- **DATA LISTING**
----------
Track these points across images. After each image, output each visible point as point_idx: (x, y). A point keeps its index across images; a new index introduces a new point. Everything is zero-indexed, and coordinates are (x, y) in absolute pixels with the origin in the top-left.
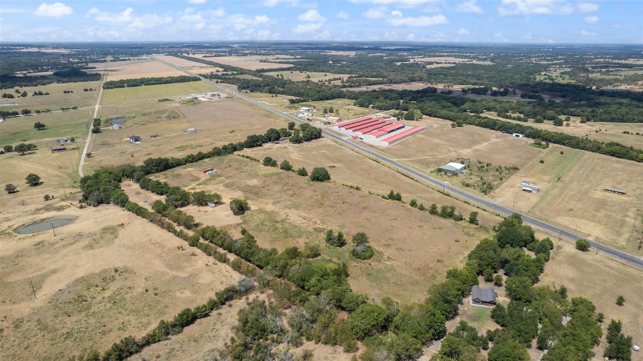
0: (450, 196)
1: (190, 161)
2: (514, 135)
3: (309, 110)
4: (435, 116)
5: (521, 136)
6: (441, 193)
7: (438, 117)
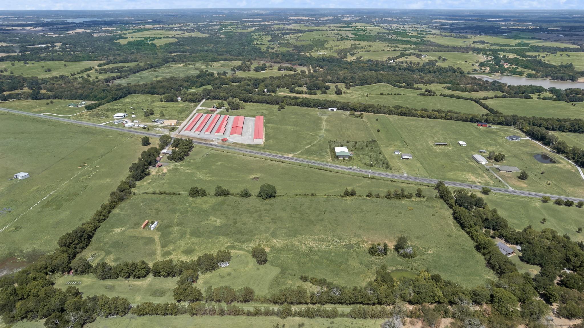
0: (375, 179)
1: (102, 219)
2: (330, 109)
3: (124, 116)
4: (251, 102)
5: (335, 109)
6: (366, 178)
7: (254, 102)
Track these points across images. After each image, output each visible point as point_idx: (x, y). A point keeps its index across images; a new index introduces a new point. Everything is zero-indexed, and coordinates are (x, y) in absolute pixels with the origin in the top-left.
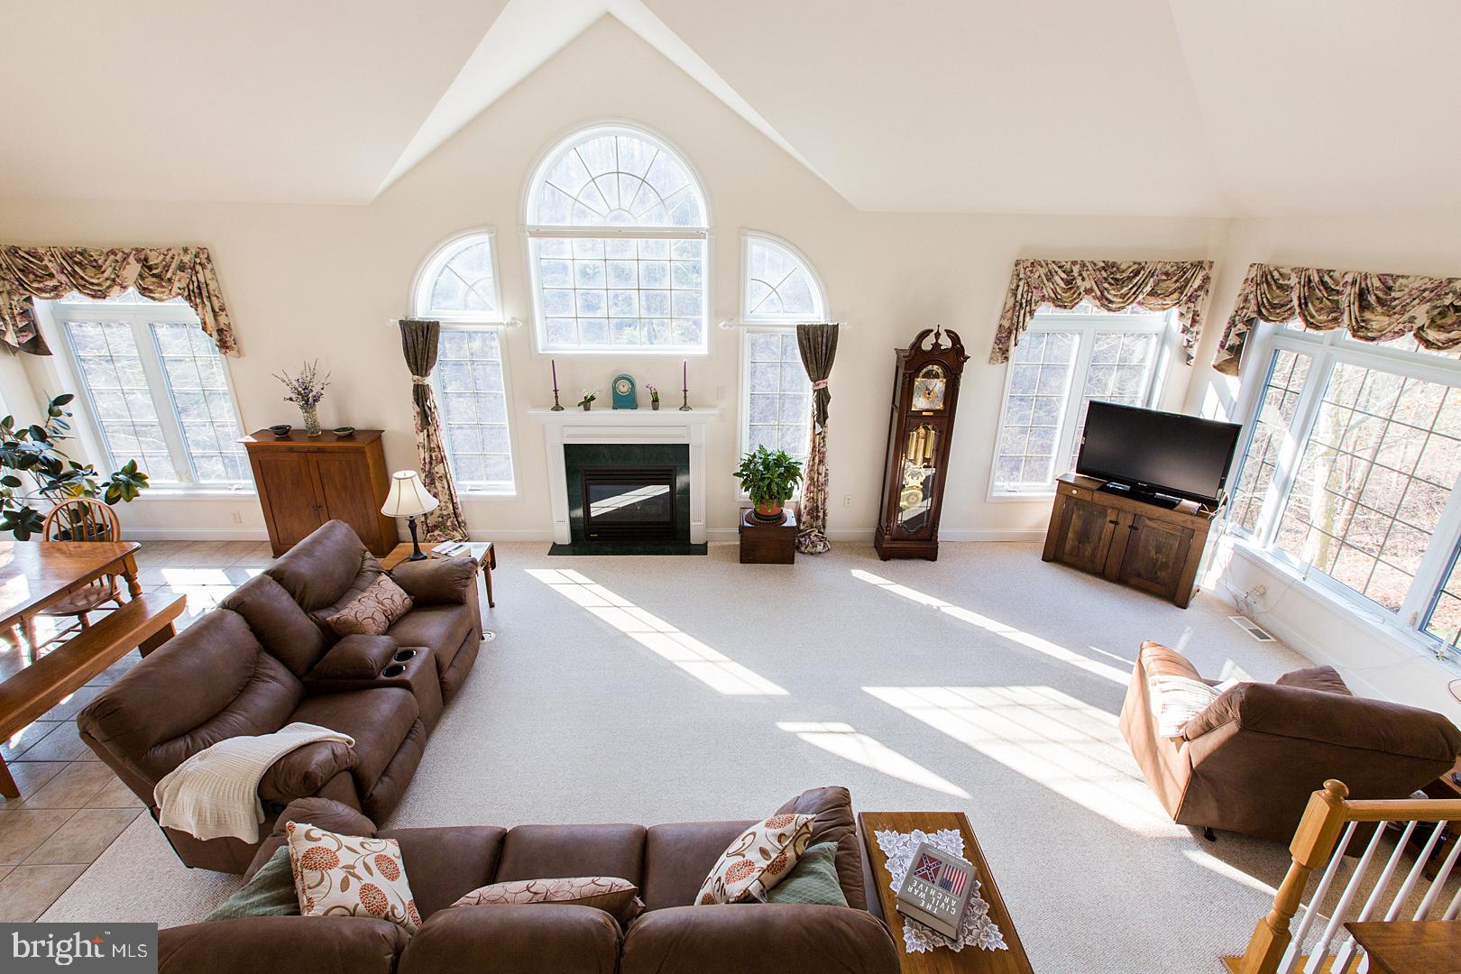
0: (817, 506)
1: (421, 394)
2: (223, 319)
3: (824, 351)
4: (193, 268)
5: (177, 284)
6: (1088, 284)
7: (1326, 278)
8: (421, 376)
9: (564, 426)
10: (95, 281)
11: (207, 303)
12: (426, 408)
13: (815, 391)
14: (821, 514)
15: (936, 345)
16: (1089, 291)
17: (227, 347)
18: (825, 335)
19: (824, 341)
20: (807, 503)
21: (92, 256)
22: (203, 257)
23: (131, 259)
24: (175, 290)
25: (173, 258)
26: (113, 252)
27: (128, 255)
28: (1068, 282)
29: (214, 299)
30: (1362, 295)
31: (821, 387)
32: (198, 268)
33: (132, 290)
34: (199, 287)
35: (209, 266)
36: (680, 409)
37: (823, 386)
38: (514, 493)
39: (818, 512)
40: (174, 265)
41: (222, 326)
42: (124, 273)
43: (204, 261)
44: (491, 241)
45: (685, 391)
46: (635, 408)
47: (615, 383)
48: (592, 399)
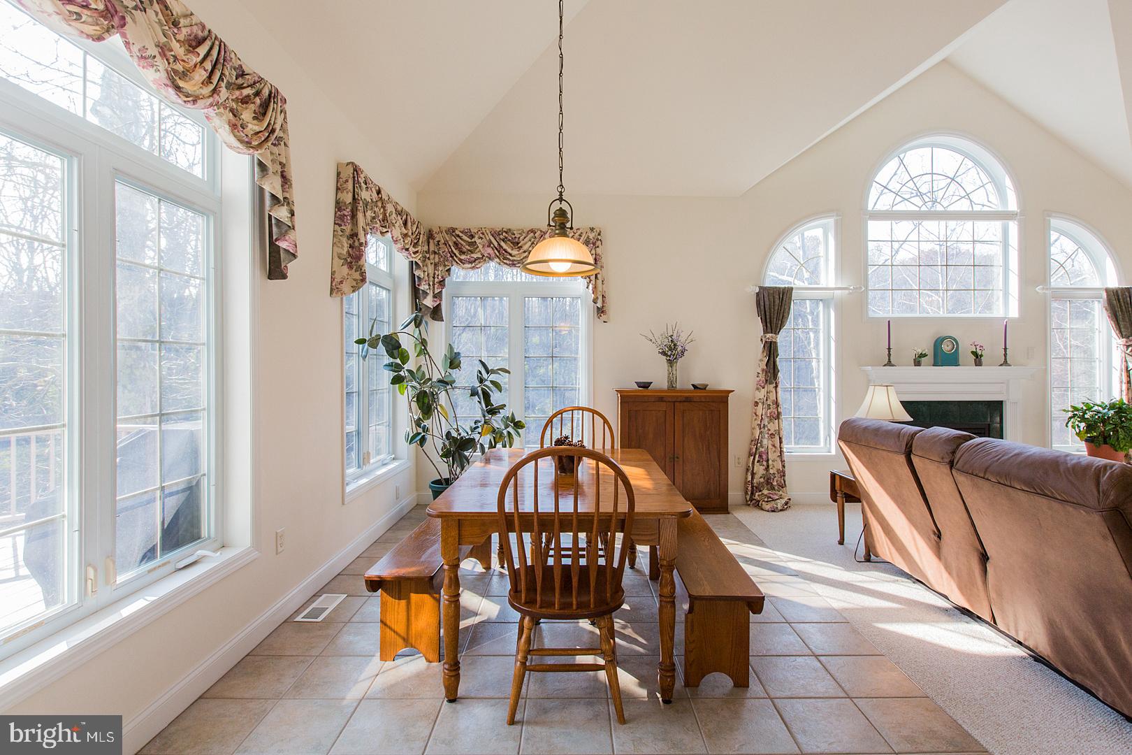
1: (771, 350)
4: (595, 244)
10: (513, 252)
17: (603, 311)
21: (514, 235)
25: (580, 236)
26: (533, 231)
27: (545, 233)
34: (596, 259)
36: (1001, 365)
43: (600, 238)
44: (836, 222)
45: (1005, 349)
46: (959, 365)
47: (938, 343)
48: (925, 355)
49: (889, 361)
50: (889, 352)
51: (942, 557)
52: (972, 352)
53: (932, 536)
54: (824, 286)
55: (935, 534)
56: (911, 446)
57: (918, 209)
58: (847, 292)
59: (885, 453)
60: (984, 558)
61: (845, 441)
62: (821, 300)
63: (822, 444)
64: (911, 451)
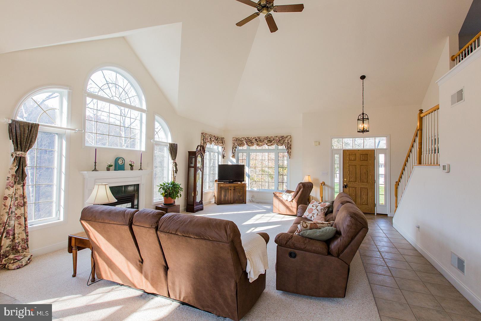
3: (175, 151)
6: (213, 139)
7: (249, 138)
15: (200, 149)
16: (213, 141)
18: (175, 147)
28: (210, 139)
30: (256, 140)
31: (175, 161)
36: (139, 170)
38: (63, 220)
44: (69, 93)
45: (141, 163)
46: (125, 170)
47: (117, 160)
48: (112, 166)
49: (95, 168)
50: (95, 164)
51: (143, 272)
52: (130, 164)
53: (138, 263)
54: (59, 126)
55: (140, 261)
56: (132, 220)
57: (110, 98)
58: (74, 131)
59: (116, 225)
60: (166, 268)
61: (86, 220)
62: (57, 134)
63: (54, 215)
64: (132, 223)
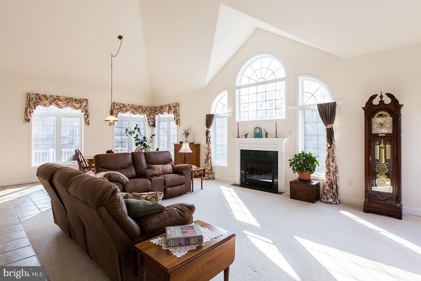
0: (332, 182)
2: (178, 117)
3: (329, 113)
4: (175, 107)
5: (172, 110)
8: (208, 128)
9: (240, 144)
10: (162, 111)
11: (176, 114)
12: (208, 137)
13: (326, 129)
14: (334, 186)
15: (382, 102)
17: (177, 124)
18: (329, 106)
19: (330, 108)
20: (328, 181)
21: (163, 107)
22: (178, 104)
23: (168, 106)
24: (172, 111)
26: (166, 105)
29: (177, 113)
31: (329, 127)
32: (176, 106)
33: (167, 112)
34: (175, 111)
35: (178, 106)
36: (275, 138)
37: (330, 127)
38: (227, 166)
39: (332, 185)
40: (173, 106)
41: (178, 119)
42: (166, 109)
43: (178, 105)
44: (228, 92)
45: (276, 131)
49: (238, 136)
50: (238, 133)
57: (256, 82)
58: (230, 114)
----------
Reproduce the records above from their first line to the line bearing "63: (822, 444)", both ends included, leaving every picture out.

- **EXERCISE RESULT**
Track these points across images. After each image, output each visible point as point_idx: (x, y). A point keeps its index across images; a new index introduces a new point. Everything is zero-indexed, and coordinates are (x, y) in absolute pixels with the origin in the top-left.
0: (450, 196)
1: (190, 161)
2: (514, 135)
3: (309, 110)
4: (435, 116)
5: (521, 136)
6: (441, 193)
7: (438, 117)
0: (375, 179)
1: (102, 219)
2: (330, 109)
3: (124, 116)
4: (251, 102)
5: (335, 109)
6: (366, 178)
7: (254, 102)
Track these points across images. After each image, output each visible point as point_idx: (x, y). A point keeps its index across images; a new index introduces a new point. Everything is zero-indexed, and coordinates are (x, y) in absolute pixels with the origin in the top-left.
0: (817, 506)
1: (421, 394)
2: (223, 319)
3: (824, 351)
4: (193, 268)
5: (177, 284)
6: (1088, 284)
7: (1326, 278)
8: (421, 376)
9: (564, 426)
10: (95, 281)
11: (207, 303)
12: (426, 408)
13: (815, 391)
14: (821, 514)
15: (936, 345)
16: (1089, 291)
17: (227, 347)
18: (825, 335)
19: (824, 341)
20: (807, 503)
21: (92, 256)
22: (203, 257)
23: (131, 259)
24: (175, 290)
25: (173, 258)
26: (113, 252)
27: (128, 255)
28: (1068, 282)
29: (214, 299)
30: (1362, 295)
31: (821, 387)
32: (198, 268)
33: (132, 290)
34: (199, 287)
35: (209, 266)
36: (680, 409)
37: (823, 386)
38: (514, 493)
39: (818, 512)
40: (174, 265)
41: (222, 326)
42: (124, 273)
43: (204, 261)
44: (491, 241)
45: (685, 391)
46: (635, 408)
47: (615, 383)
48: (592, 399)
1: (771, 350)
4: (595, 244)
10: (513, 252)
17: (603, 311)
21: (514, 235)
25: (580, 236)
26: (533, 231)
27: (545, 233)
34: (596, 259)
36: (1001, 365)
43: (600, 238)
44: (836, 222)
45: (1005, 349)
46: (959, 365)
47: (938, 343)
48: (925, 355)
49: (889, 361)
50: (889, 352)
51: (942, 557)
52: (972, 352)
53: (932, 536)
54: (824, 286)
55: (935, 534)
56: (911, 446)
57: (918, 209)
58: (847, 292)
59: (885, 453)
60: (984, 558)
61: (845, 441)
62: (821, 300)
63: (822, 444)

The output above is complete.